The EPA regulations are also key to maintaining U.S. leadership on climate and clean energy issues. If America lags behind, China, India and other large economies are poised to take over the mantle, experts said.

China, for instance, said it will plow about $361 billion into clean energy projects by 2020 as part of its broader effort to shift away from fossil fuels. Meanwhile, the Trump administration has proposed gutting many important federal energy programs that have helped launch the nation's large-scale solar industry and supported companies including Tesla.

"China has done a total about-face on climate in the last five to six years, and it's not because China is a goody two-shoes. It's because China sees a strong economic interest in making this transition," said Paul Bodnar, who oversaw international climate issues at the National Security Council during the Obama administration's second term.

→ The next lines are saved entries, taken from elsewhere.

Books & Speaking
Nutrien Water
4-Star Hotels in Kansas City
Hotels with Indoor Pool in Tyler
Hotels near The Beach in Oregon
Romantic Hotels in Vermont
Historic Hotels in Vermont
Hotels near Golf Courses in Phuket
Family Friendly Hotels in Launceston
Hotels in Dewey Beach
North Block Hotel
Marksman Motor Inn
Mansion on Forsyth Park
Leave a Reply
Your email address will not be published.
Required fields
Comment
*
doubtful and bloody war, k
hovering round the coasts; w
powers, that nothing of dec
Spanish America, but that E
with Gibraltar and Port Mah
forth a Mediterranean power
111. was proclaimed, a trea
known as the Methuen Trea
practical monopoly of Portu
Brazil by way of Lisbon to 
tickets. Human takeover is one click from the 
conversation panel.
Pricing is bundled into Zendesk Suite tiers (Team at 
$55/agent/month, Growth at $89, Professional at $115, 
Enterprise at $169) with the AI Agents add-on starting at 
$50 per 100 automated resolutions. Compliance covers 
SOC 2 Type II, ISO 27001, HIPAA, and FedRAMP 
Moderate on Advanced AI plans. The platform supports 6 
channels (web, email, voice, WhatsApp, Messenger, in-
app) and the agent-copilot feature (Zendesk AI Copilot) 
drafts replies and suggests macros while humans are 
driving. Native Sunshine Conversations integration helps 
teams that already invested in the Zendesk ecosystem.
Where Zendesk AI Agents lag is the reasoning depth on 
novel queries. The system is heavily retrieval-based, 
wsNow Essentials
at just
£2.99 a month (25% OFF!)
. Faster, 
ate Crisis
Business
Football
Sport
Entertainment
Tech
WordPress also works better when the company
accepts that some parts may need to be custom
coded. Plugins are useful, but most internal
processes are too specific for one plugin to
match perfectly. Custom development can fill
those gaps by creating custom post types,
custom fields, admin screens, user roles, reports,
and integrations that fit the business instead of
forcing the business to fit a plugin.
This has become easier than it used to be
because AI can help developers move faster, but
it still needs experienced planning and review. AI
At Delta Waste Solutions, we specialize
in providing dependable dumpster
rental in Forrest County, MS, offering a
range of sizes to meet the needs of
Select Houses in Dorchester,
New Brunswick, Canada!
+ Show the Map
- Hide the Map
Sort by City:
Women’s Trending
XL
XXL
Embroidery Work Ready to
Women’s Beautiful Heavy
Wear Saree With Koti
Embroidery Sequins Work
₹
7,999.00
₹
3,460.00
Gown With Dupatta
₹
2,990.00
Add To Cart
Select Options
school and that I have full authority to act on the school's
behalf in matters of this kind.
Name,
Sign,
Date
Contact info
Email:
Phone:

"It would be good if, instead of arguing about whether or not we want to engage on this issue, we're getting ready to out-compete China in that [clean energy] race," said Bodnar, now managing director of the Rocky Mountain Institute.

"It's kind of like arguing about whether the automobile or the horse-and-buggy is the future of transportation, while somebody else is focused on making automobiles," he said.

Mashable Science Editor Andrew Freedman contributed reporting.